*** Begin section ***

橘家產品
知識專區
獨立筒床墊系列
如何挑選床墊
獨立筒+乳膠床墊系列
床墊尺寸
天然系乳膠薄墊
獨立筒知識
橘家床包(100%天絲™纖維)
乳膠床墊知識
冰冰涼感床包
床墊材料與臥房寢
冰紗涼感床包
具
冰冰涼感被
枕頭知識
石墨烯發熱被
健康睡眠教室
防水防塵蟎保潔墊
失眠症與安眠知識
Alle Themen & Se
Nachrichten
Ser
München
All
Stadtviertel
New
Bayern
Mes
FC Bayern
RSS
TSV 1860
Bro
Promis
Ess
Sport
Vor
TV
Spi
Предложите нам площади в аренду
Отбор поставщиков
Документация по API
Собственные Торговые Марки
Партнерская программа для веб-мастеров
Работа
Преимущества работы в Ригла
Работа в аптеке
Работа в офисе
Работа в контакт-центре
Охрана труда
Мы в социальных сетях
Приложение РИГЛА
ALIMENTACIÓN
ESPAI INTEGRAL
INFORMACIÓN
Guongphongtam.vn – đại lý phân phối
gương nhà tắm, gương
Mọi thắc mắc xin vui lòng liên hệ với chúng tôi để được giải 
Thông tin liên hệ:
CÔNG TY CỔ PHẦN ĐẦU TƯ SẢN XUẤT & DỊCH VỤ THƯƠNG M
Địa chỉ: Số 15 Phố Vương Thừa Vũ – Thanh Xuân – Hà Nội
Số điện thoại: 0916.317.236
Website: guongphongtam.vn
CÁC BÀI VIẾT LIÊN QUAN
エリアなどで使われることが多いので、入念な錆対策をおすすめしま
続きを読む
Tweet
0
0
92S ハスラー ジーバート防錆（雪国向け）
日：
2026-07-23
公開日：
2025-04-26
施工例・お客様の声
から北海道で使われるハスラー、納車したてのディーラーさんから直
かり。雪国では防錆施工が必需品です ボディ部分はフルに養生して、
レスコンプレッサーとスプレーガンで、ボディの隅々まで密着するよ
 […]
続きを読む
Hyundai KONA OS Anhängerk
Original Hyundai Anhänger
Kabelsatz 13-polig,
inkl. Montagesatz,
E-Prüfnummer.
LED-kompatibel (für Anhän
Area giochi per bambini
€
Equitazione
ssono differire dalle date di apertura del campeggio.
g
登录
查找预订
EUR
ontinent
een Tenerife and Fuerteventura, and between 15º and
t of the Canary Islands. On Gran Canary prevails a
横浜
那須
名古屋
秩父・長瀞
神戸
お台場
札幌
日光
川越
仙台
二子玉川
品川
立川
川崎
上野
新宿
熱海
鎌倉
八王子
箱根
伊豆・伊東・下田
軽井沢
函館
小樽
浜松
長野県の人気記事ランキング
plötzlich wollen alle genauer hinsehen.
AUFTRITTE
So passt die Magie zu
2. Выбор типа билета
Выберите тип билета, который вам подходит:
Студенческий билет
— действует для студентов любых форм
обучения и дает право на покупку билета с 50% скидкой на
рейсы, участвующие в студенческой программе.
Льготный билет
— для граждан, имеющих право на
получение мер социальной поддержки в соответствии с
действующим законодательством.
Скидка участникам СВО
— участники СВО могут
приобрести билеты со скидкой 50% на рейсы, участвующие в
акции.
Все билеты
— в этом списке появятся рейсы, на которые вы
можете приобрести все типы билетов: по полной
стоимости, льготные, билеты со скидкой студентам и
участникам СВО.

*** End section ***

- [Brief] The line containing "участники СВО могут" and every line after it, up to and including the last line of the records, should be reproduced exactly, with nothing else.

- [Answer to this exercise]
— участники СВО могут
приобрести билеты со скидкой 50% на рейсы, участвующие в
акции.
Все билеты
— в этом списке появятся рейсы, на которые вы
можете приобрести все типы билетов: по полной
стоимости, льготные, билеты со скидкой студентам и
участникам СВО.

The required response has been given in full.